- [TASK]
What is needed is an exact copy of the data below, pictures excluded.

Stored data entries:
####################

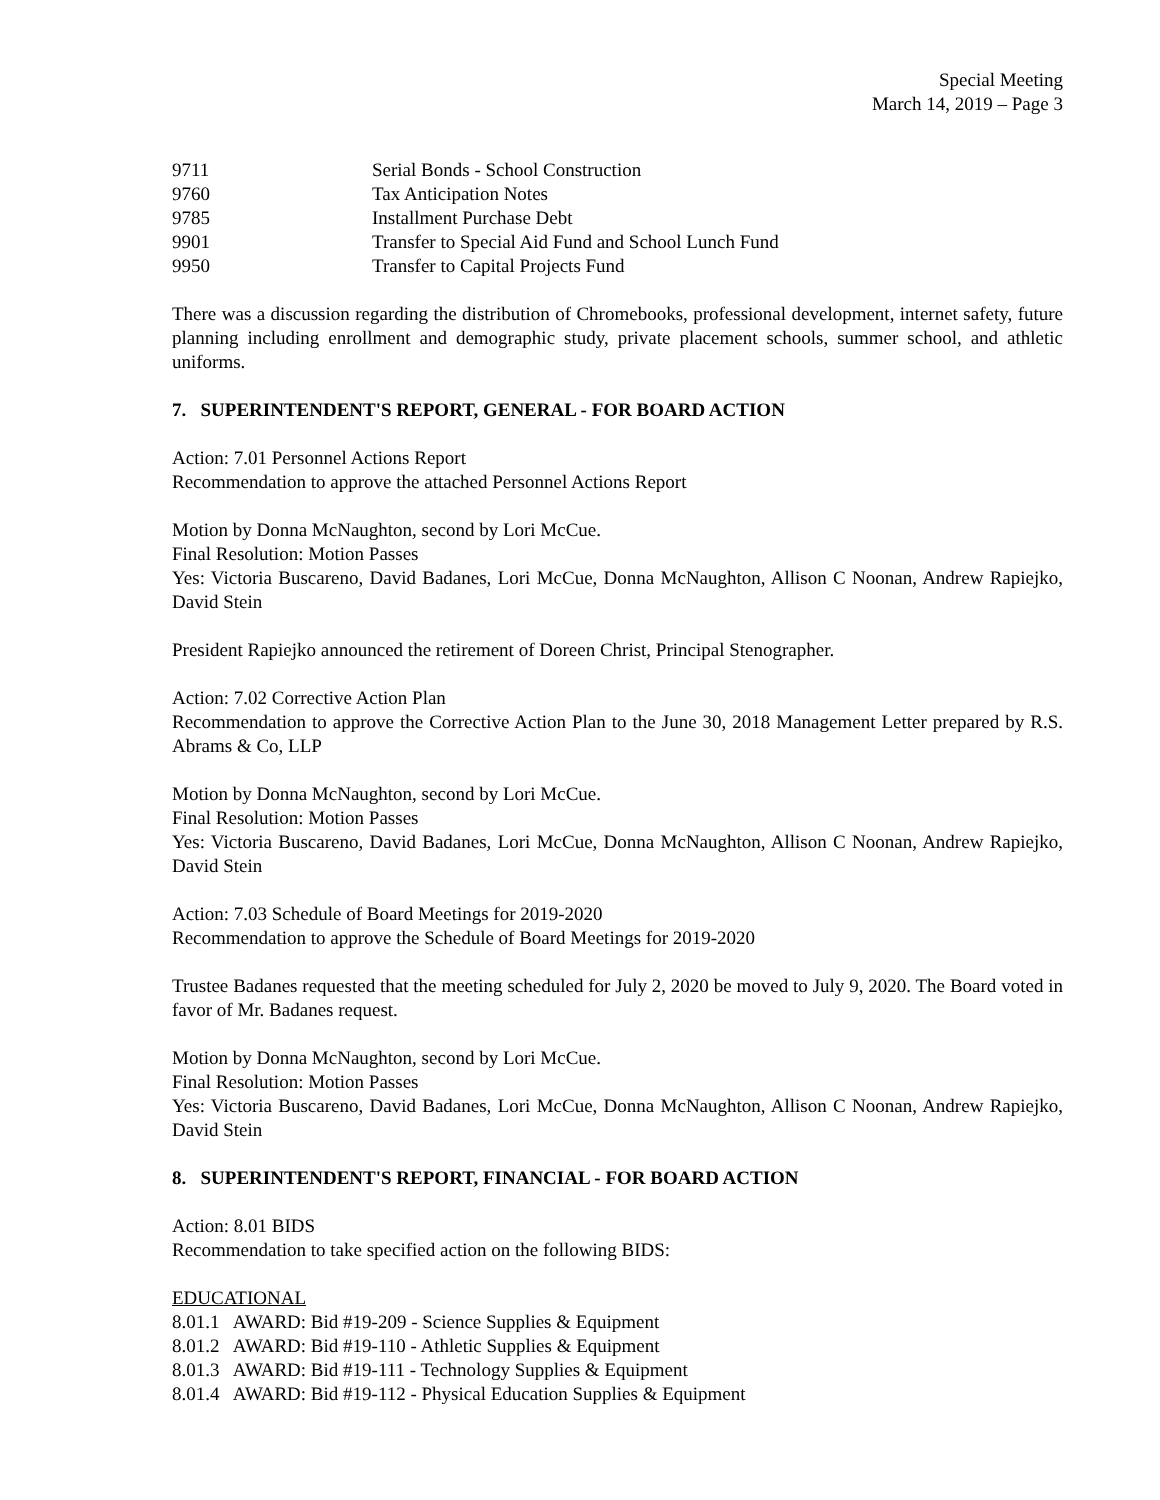Special Meeting
March 14, 2019 – Page 3
| 9711 | Serial Bonds - School Construction |
| 9760 | Tax Anticipation Notes |
| 9785 | Installment Purchase Debt |
| 9901 | Transfer to Special Aid Fund and School Lunch Fund |
| 9950 | Transfer to Capital Projects Fund |
There was a discussion regarding the distribution of Chromebooks, professional development, internet safety, future planning including enrollment and demographic study, private placement schools, summer school, and athletic uniforms.
7. SUPERINTENDENT'S REPORT, GENERAL - FOR BOARD ACTION
Action: 7.01 Personnel Actions Report
Recommendation to approve the attached Personnel Actions Report
Motion by Donna McNaughton, second by Lori McCue.
Final Resolution: Motion Passes
Yes: Victoria Buscareno, David Badanes, Lori McCue, Donna McNaughton, Allison C Noonan, Andrew Rapiejko, David Stein
President Rapiejko announced the retirement of Doreen Christ, Principal Stenographer.
Action: 7.02 Corrective Action Plan
Recommendation to approve the Corrective Action Plan to the June 30, 2018 Management Letter prepared by R.S. Abrams & Co, LLP
Motion by Donna McNaughton, second by Lori McCue.
Final Resolution: Motion Passes
Yes: Victoria Buscareno, David Badanes, Lori McCue, Donna McNaughton, Allison C Noonan, Andrew Rapiejko, David Stein
Action: 7.03 Schedule of Board Meetings for 2019-2020
Recommendation to approve the Schedule of Board Meetings for 2019-2020
Trustee Badanes requested that the meeting scheduled for July 2, 2020 be moved to July 9, 2020. The Board voted in favor of Mr. Badanes request.
Motion by Donna McNaughton, second by Lori McCue.
Final Resolution: Motion Passes
Yes: Victoria Buscareno, David Badanes, Lori McCue, Donna McNaughton, Allison C Noonan, Andrew Rapiejko, David Stein
8. SUPERINTENDENT'S REPORT, FINANCIAL - FOR BOARD ACTION
Action: 8.01 BIDS
Recommendation to take specified action on the following BIDS:
EDUCATIONAL
8.01.1 AWARD: Bid #19-209 - Science Supplies & Equipment
8.01.2 AWARD: Bid #19-110 - Athletic Supplies & Equipment
8.01.3 AWARD: Bid #19-111 - Technology Supplies & Equipment
8.01.4 AWARD: Bid #19-112 - Physical Education Supplies & Equipment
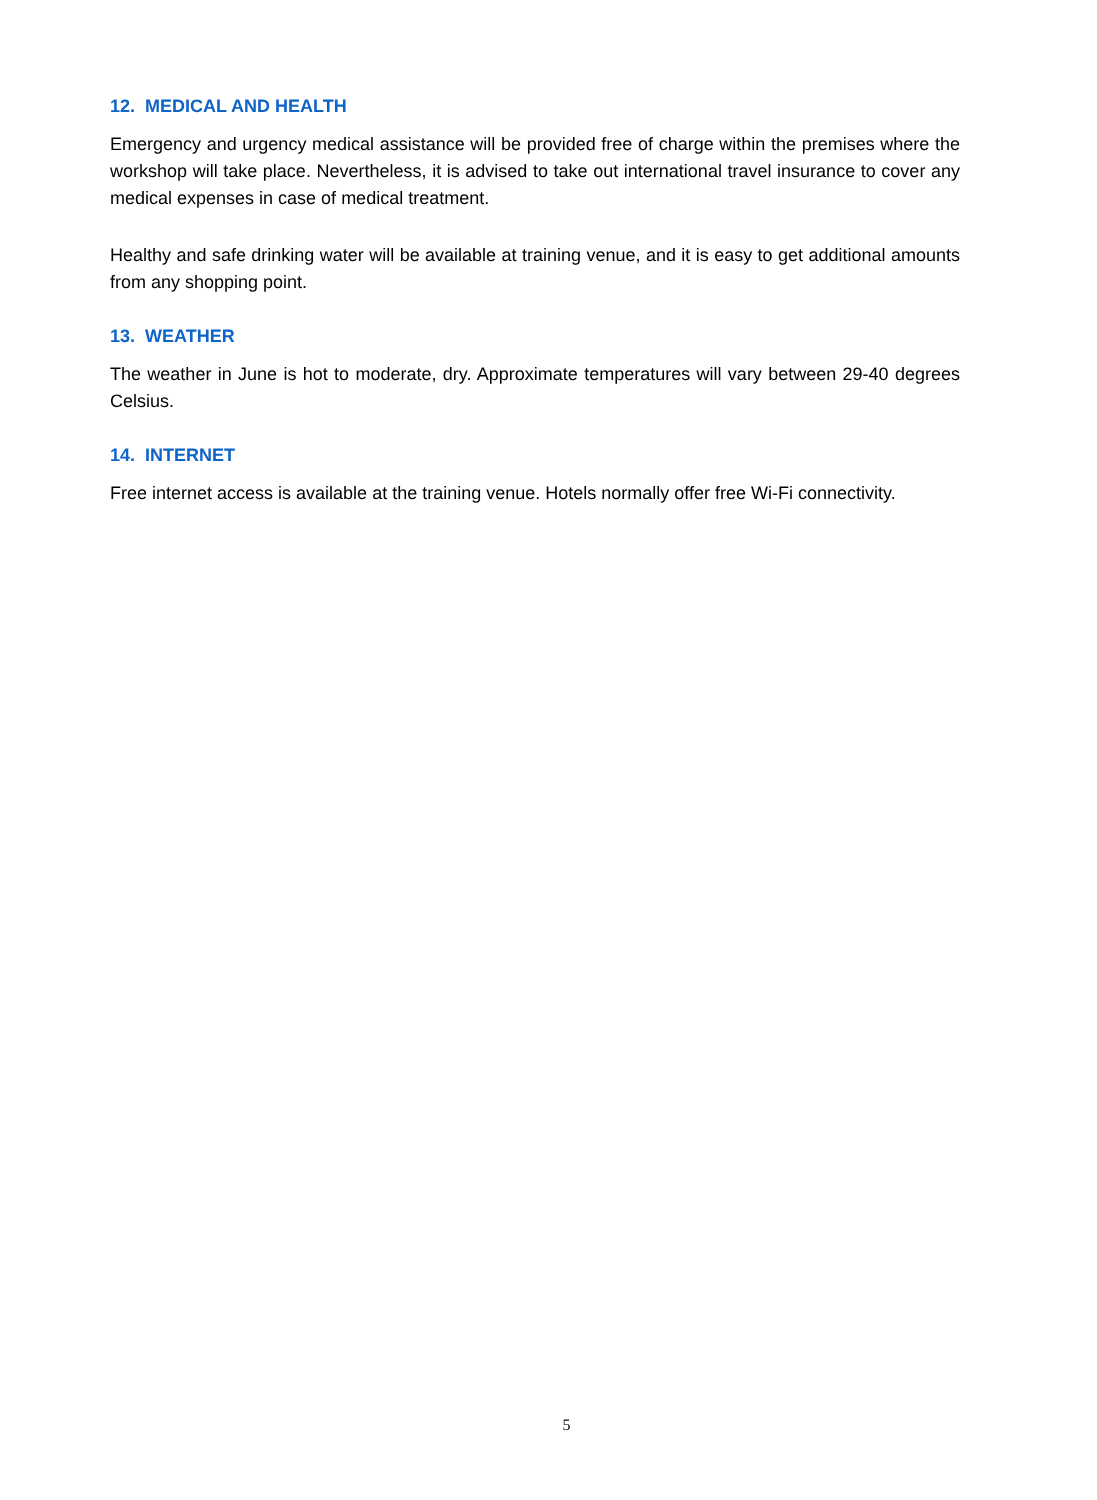12. MEDICAL AND HEALTH
Emergency and urgency medical assistance will be provided free of charge within the premises where the workshop will take place. Nevertheless, it is advised to take out international travel insurance to cover any medical expenses in case of medical treatment.
Healthy and safe drinking water will be available at training venue, and it is easy to get additional amounts from any shopping point.
13. WEATHER
The weather in June is hot to moderate, dry. Approximate temperatures will vary between 29-40 degrees Celsius.
14. INTERNET
Free internet access is available at the training venue. Hotels normally offer free Wi-Fi connectivity.
5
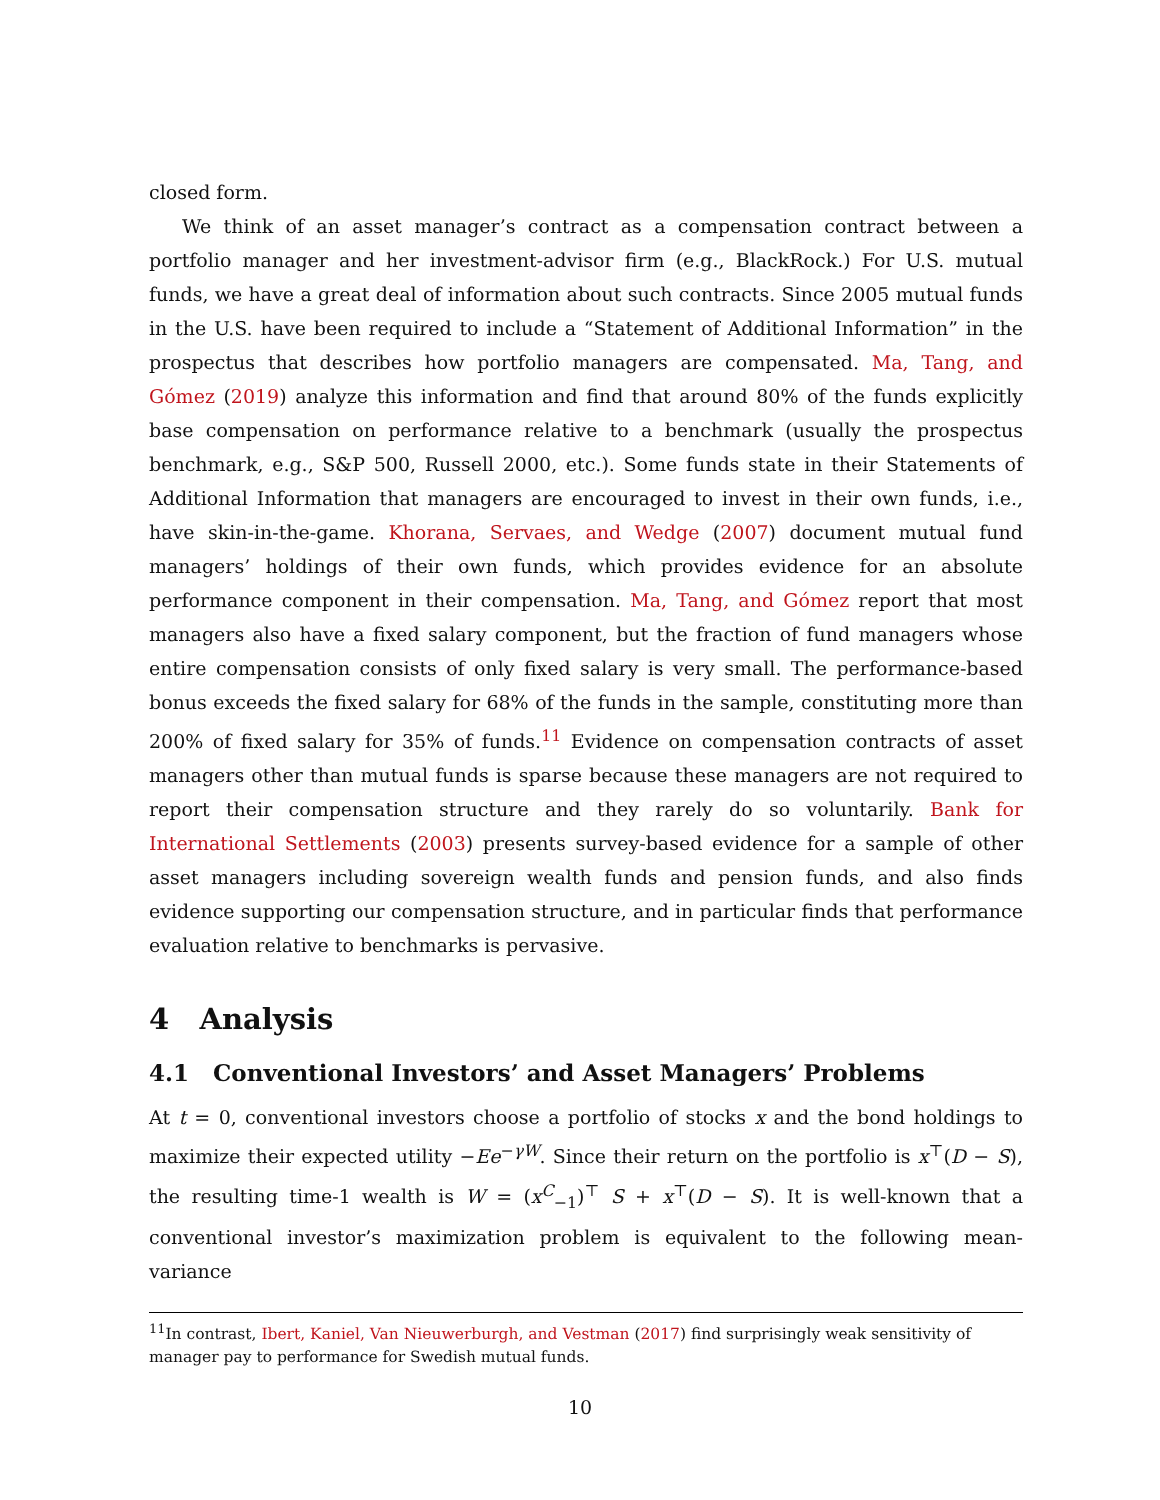closed form.
We think of an asset manager’s contract as a compensation contract between a portfolio manager and her investment-advisor firm (e.g., BlackRock.) For U.S. mutual funds, we have a great deal of information about such contracts. Since 2005 mutual funds in the U.S. have been required to include a “Statement of Additional Information” in the prospectus that describes how portfolio managers are compensated. Ma, Tang, and Gómez (2019) analyze this information and find that around 80% of the funds explicitly base compensation on performance relative to a benchmark (usually the prospectus benchmark, e.g., S&P 500, Russell 2000, etc.). Some funds state in their Statements of Additional Information that managers are encouraged to invest in their own funds, i.e., have skin-in-the-game. Khorana, Servaes, and Wedge (2007) document mutual fund managers’ holdings of their own funds, which provides evidence for an absolute performance component in their compensation. Ma, Tang, and Gómez report that most managers also have a fixed salary component, but the fraction of fund managers whose entire compensation consists of only fixed salary is very small. The performance-based bonus exceeds the fixed salary for 68% of the funds in the sample, constituting more than 200% of fixed salary for 35% of funds.<sup>11</sup> Evidence on compensation contracts of asset managers other than mutual funds is sparse because these managers are not required to report their compensation structure and they rarely do so voluntarily. Bank for International Settlements (2003) presents survey-based evidence for a sample of other asset managers including sovereign wealth funds and pension funds, and also finds evidence supporting our compensation structure, and in particular finds that performance evaluation relative to benchmarks is pervasive.
4 Analysis
4.1 Conventional Investors’ and Asset Managers’ Problems
At t = 0, conventional investors choose a portfolio of stocks x and the bond holdings to maximize their expected utility −Ee<sup>−γW</sup>. Since their return on the portfolio is x<sup>⊤</sup>(D − S), the resulting time-1 wealth is W = (x<sup>C</sup><sub>−1</sub>)<sup>⊤</sup> S + x<sup>⊤</sup>(D − S). It is well-known that a conventional investor’s maximization problem is equivalent to the following mean-variance
<sup>11</sup> In contrast, Ibert, Kaniel, Van Nieuwerburgh, and Vestman (2017) find surprisingly weak sensitivity of manager pay to performance for Swedish mutual funds.
10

####################

- [ANSWER SECTION]
Special Meeting
March 14, 2019 – Page 3
| 9711 | Serial Bonds - School Construction |
| 9760 | Tax Anticipation Notes |
| 9785 | Installment Purchase Debt |
| 9901 | Transfer to Special Aid Fund and School Lunch Fund |
| 9950 | Transfer to Capital Projects Fund |
There was a discussion regarding the distribution of Chromebooks, professional development, internet safety, future planning including enrollment and demographic study, private placement schools, summer school, and athletic uniforms.
7. SUPERINTENDENT'S REPORT, GENERAL - FOR BOARD ACTION
Action: 7.01 Personnel Actions Report
Recommendation to approve the attached Personnel Actions Report
Motion by Donna McNaughton, second by Lori McCue.
Final Resolution: Motion Passes
Yes: Victoria Buscareno, David Badanes, Lori McCue, Donna McNaughton, Allison C Noonan, Andrew Rapiejko, David Stein
President Rapiejko announced the retirement of Doreen Christ, Principal Stenographer.
Action: 7.02 Corrective Action Plan
Recommendation to approve the Corrective Action Plan to the June 30, 2018 Management Letter prepared by R.S. Abrams & Co, LLP
Motion by Donna McNaughton, second by Lori McCue.
Final Resolution: Motion Passes
Yes: Victoria Buscareno, David Badanes, Lori McCue, Donna McNaughton, Allison C Noonan, Andrew Rapiejko, David Stein
Action: 7.03 Schedule of Board Meetings for 2019-2020
Recommendation to approve the Schedule of Board Meetings for 2019-2020
Trustee Badanes requested that the meeting scheduled for July 2, 2020 be moved to July 9, 2020. The Board voted in favor of Mr. Badanes request.
Motion by Donna McNaughton, second by Lori McCue.
Final Resolution: Motion Passes
Yes: Victoria Buscareno, David Badanes, Lori McCue, Donna McNaughton, Allison C Noonan, Andrew Rapiejko, David Stein
8. SUPERINTENDENT'S REPORT, FINANCIAL - FOR BOARD ACTION
Action: 8.01 BIDS
Recommendation to take specified action on the following BIDS:
EDUCATIONAL
8.01.1 AWARD: Bid #19-209 - Science Supplies & Equipment
8.01.2 AWARD: Bid #19-110 - Athletic Supplies & Equipment
8.01.3 AWARD: Bid #19-111 - Technology Supplies & Equipment
8.01.4 AWARD: Bid #19-112 - Physical Education Supplies & Equipment
12. MEDICAL AND HEALTH
Emergency and urgency medical assistance will be provided free of charge within the premises where the workshop will take place. Nevertheless, it is advised to take out international travel insurance to cover any medical expenses in case of medical treatment.
Healthy and safe drinking water will be available at training venue, and it is easy to get additional amounts from any shopping point.
13. WEATHER
The weather in June is hot to moderate, dry. Approximate temperatures will vary between 29-40 degrees Celsius.
14. INTERNET
Free internet access is available at the training venue. Hotels normally offer free Wi-Fi connectivity.
5
closed form.
We think of an asset manager’s contract as a compensation contract between a portfolio manager and her investment-advisor firm (e.g., BlackRock.) For U.S. mutual funds, we have a great deal of information about such contracts. Since 2005 mutual funds in the U.S. have been required to include a “Statement of Additional Information” in the prospectus that describes how portfolio managers are compensated. Ma, Tang, and Gómez (2019) analyze this information and find that around 80% of the funds explicitly base compensation on performance relative to a benchmark (usually the prospectus benchmark, e.g., S&P 500, Russell 2000, etc.). Some funds state in their Statements of Additional Information that managers are encouraged to invest in their own funds, i.e., have skin-in-the-game. Khorana, Servaes, and Wedge (2007) document mutual fund managers’ holdings of their own funds, which provides evidence for an absolute performance component in their compensation. Ma, Tang, and Gómez report that most managers also have a fixed salary component, but the fraction of fund managers whose entire compensation consists of only fixed salary is very small. The performance-based bonus exceeds the fixed salary for 68% of the funds in the sample, constituting more than 200% of fixed salary for 35% of funds.<sup>11</sup> Evidence on compensation contracts of asset managers other than mutual funds is sparse because these managers are not required to report their compensation structure and they rarely do so voluntarily. Bank for International Settlements (2003) presents survey-based evidence for a sample of other asset managers including sovereign wealth funds and pension funds, and also finds evidence supporting our compensation structure, and in particular finds that performance evaluation relative to benchmarks is pervasive.
4 Analysis
4.1 Conventional Investors’ and Asset Managers’ Problems
At t = 0, conventional investors choose a portfolio of stocks x and the bond holdings to maximize their expected utility −Ee<sup>−γW</sup>. Since their return on the portfolio is x<sup>⊤</sup>(D − S), the resulting time-1 wealth is W = (x<sup>C</sup><sub>−1</sub>)<sup>⊤</sup> S + x<sup>⊤</sup>(D − S). It is well-known that a conventional investor’s maximization problem is equivalent to the following mean-variance
<sup>11</sup> In contrast, Ibert, Kaniel, Van Nieuwerburgh, and Vestman (2017) find surprisingly weak sensitivity of manager pay to performance for Swedish mutual funds.
10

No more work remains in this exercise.